About this task:
Look through the listing and locate every line containing the word "Method"; copy those lines.

Data shown:
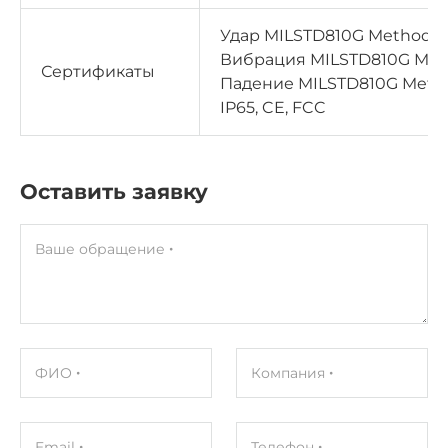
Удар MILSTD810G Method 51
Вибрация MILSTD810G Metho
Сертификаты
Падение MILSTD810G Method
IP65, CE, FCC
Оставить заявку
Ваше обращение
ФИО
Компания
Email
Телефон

...

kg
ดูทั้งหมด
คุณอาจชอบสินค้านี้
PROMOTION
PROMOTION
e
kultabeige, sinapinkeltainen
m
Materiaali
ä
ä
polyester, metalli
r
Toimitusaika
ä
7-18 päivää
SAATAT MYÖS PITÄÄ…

Result below:
Удар MILSTD810G Method 51
Падение MILSTD810G Method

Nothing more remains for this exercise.